Now the Anaheim Mighty Ducks are following the script - a likable team with a standup coach making an unlikely run at a hockey championship.

"The team is the reality show version of the Ducks' movie, said actor Shaun Weiss, who portrayed the affable goalie in the 1992 Disney film "The Mighty Ducks."

The movie starred Emilio Estevez as a coach who leads a bottom-of-the-barrel youth hockey team to victory. It grossed more than $100 million at the box office and led to two sequels - "D2: The Mighty Ducks" (1994) and "D3: The Mighty Ducks" (1996) - as well as a cartoon series.

"This is life imitating art," said Jordan Kerner, producer of the movies.

Among the then-unknowns on the movie version of the team was actor Joshua Jackson, who went on to become a TV star on "Dawson's Creek."

"You know how in the States they play "It's a Wonderful Life' every Christmas?" said Jackson, a Canadian and fan of the Vancouver Canucks. "It's like that in Canada with the Ducks movies."

In 1993, Disney formed the Anaheim team, which begins its quest Tuesday for the Stanley Cup against the New Jersey Devils. The Ducks' march toward the NHL title comes after Disney's Anaheim Angels completed an equally improbable run, winning the baseball team's first World Series last fall. Disney sold the Angels earlier this month and is looking to unload the Ducks.

Screenwriter Steven Brill said he never imagined when he came up with the story idea that it would generate an NHL team, much less one that would contend for the Stanley Cup.

"I was just hoping someone would buy the script," he said. "Then I was hoping someone would make it. Then I hoped someone would release it. It's surreal now."

Brill wrote all three movies and said the parallels between the movie and the real team go beyond the unexpected victories.

"They believe in themselves. That's the key. That's a very Disney notion," he said.

Kerner, Brill and the cast were among the first people to step on the ice at the Ducks' Arrowhead Pond. They filmed several of the hockey scenes for the second movie at the arena.

Kerner uses his Ducks' season tickets to take members of the various casts to the games.

"People in the stadium all recognize them. They are all yelling at them," he said.

Actor Matt Doherty, who was in the movies, said the two teams mirrored each other in "heart and perseverance."

"Things always come out of nowhere, the great things anyway," he said.

Even the real-life Mighty Ducks admit to seeing similarities between the movie and their season.

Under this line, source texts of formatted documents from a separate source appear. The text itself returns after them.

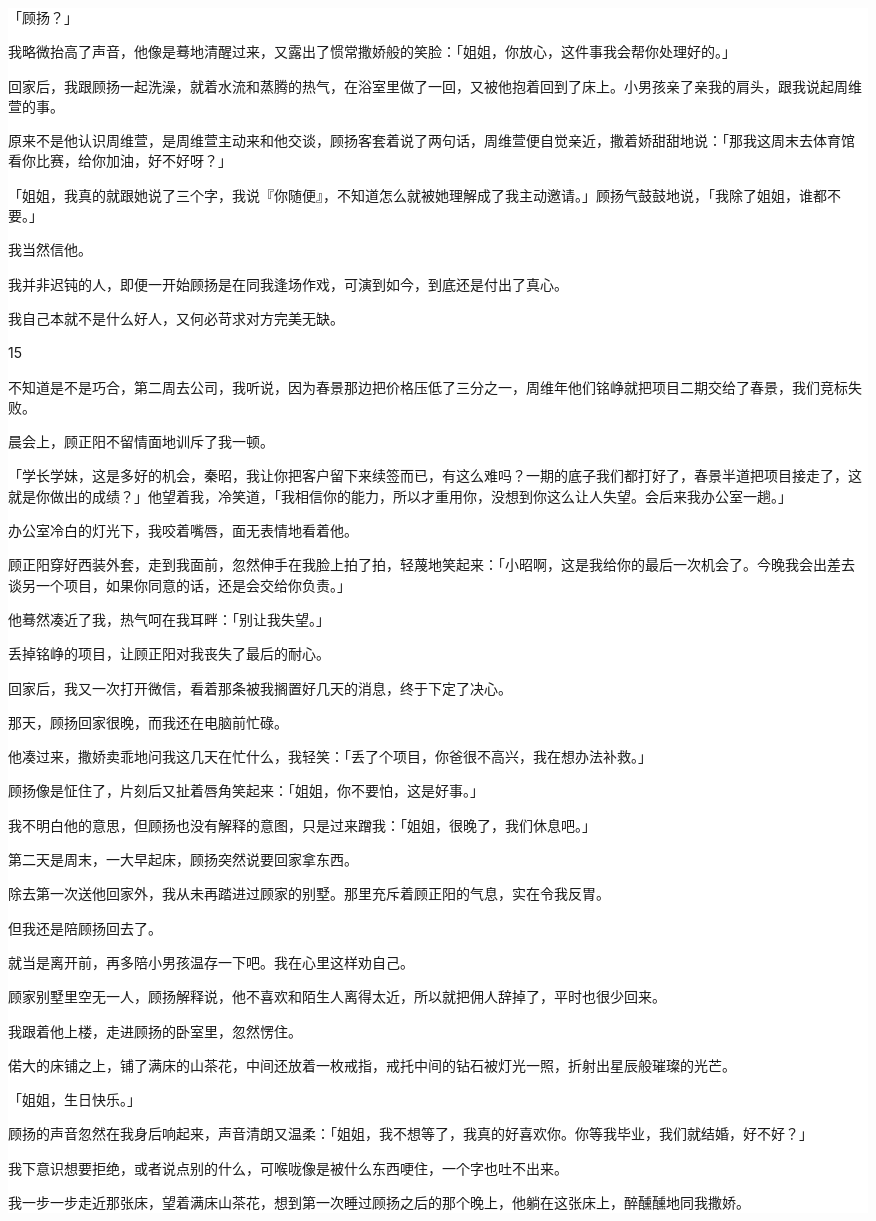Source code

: 「顾扬？」

我略微抬高了声音，他像是蓦地清醒过来，又露出了惯常撒娇般的笑脸：「姐姐，你放心，这件事我会帮你处理好的。」

回家后，我跟顾扬一起洗澡，就着水流和蒸腾的热气，在浴室里做了一回，又被他抱着回到了床上。小男孩亲了亲我的肩头，跟我说起周维萱的事。

原来不是他认识周维萱，是周维萱主动来和他交谈，顾扬客套着说了两句话，周维萱便自觉亲近，撒着娇甜甜地说：「那我这周末去体育馆看你比赛，给你加油，好不好呀？」

「姐姐，我真的就跟她说了三个字，我说『你随便』，不知道怎么就被她理解成了我主动邀请。」顾扬气鼓鼓地说，「我除了姐姐，谁都不要。」

我当然信他。

我并非迟钝的人，即便一开始顾扬是在同我逢场作戏，可演到如今，到底还是付出了真心。

我自己本就不是什么好人，又何必苛求对方完美无缺。

15

不知道是不是巧合，第二周去公司，我听说，因为春景那边把价格压低了三分之一，周维年他们铭峥就把项目二期交给了春景，我们竞标失败。

晨会上，顾正阳不留情面地训斥了我一顿。

「学长学妹，这是多好的机会，秦昭，我让你把客户留下来续签而已，有这么难吗？一期的底子我们都打好了，春景半道把项目接走了，这就是你做出的成绩？」他望着我，冷笑道，「我相信你的能力，所以才重用你，没想到你这么让人失望。会后来我办公室一趟。」

办公室冷白的灯光下，我咬着嘴唇，面无表情地看着他。

顾正阳穿好西装外套，走到我面前，忽然伸手在我脸上拍了拍，轻蔑地笑起来：「小昭啊，这是我给你的最后一次机会了。今晚我会出差去谈另一个项目，如果你同意的话，还是会交给你负责。」

他蓦然凑近了我，热气呵在我耳畔：「别让我失望。」

丢掉铭峥的项目，让顾正阳对我丧失了最后的耐心。

回家后，我又一次打开微信，看着那条被我搁置好几天的消息，终于下定了决心。

那天，顾扬回家很晚，而我还在电脑前忙碌。

他凑过来，撒娇卖乖地问我这几天在忙什么，我轻笑：「丢了个项目，你爸很不高兴，我在想办法补救。」

顾扬像是怔住了，片刻后又扯着唇角笑起来：「姐姐，你不要怕，这是好事。」

我不明白他的意思，但顾扬也没有解释的意图，只是过来蹭我：「姐姐，很晚了，我们休息吧。」

第二天是周末，一大早起床，顾扬突然说要回家拿东西。

除去第一次送他回家外，我从未再踏进过顾家的别墅。那里充斥着顾正阳的气息，实在令我反胃。

但我还是陪顾扬回去了。

就当是离开前，再多陪小男孩温存一下吧。我在心里这样劝自己。

顾家别墅里空无一人，顾扬解释说，他不喜欢和陌生人离得太近，所以就把佣人辞掉了，平时也很少回来。

我跟着他上楼，走进顾扬的卧室里，忽然愣住。

偌大的床铺之上，铺了满床的山茶花，中间还放着一枚戒指，戒托中间的钻石被灯光一照，折射出星辰般璀璨的光芒。

「姐姐，生日快乐。」

顾扬的声音忽然在我身后响起来，声音清朗又温柔：「姐姐，我不想等了，我真的好喜欢你。你等我毕业，我们就结婚，好不好？」

我下意识想要拒绝，或者说点别的什么，可喉咙像是被什么东西哽住，一个字也吐不出来。

我一步一步走近那张床，望着满床山茶花，想到第一次睡过顾扬之后的那个晚上，他躺在这张床上，醉醺醺地同我撒娇。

"In spirit, there are a lot of parallels," said forward Steve Thomas, who bought the movies for his children. "There were a lot of people who dismissed us."

But goalie Jean-Sebastien Giguere was quick to distance himself from the goaltending abilities of Weiss' character, Goldberg, who was afraid of getting hit with the puck.

"He needed some technique, and you can't be scared of the puck if you want to be a goalie," he said.

Paul Kariya, who had a cameo in the third movie, said he planned to stick to hockey over Hollywood.

"Did you see my acting? I haven't been asked to do anything else," he said with a laugh.

If the team wins the Stanley Cup, it would surpass anything a Ducks movie could offer, Jackson said.

"It's not Hollywood because these guys work for it," he said.

But Mighty Ducks coach Mike Babcock cautioned against writing an ending too soon.

"We're still in the process of making the movie," he said.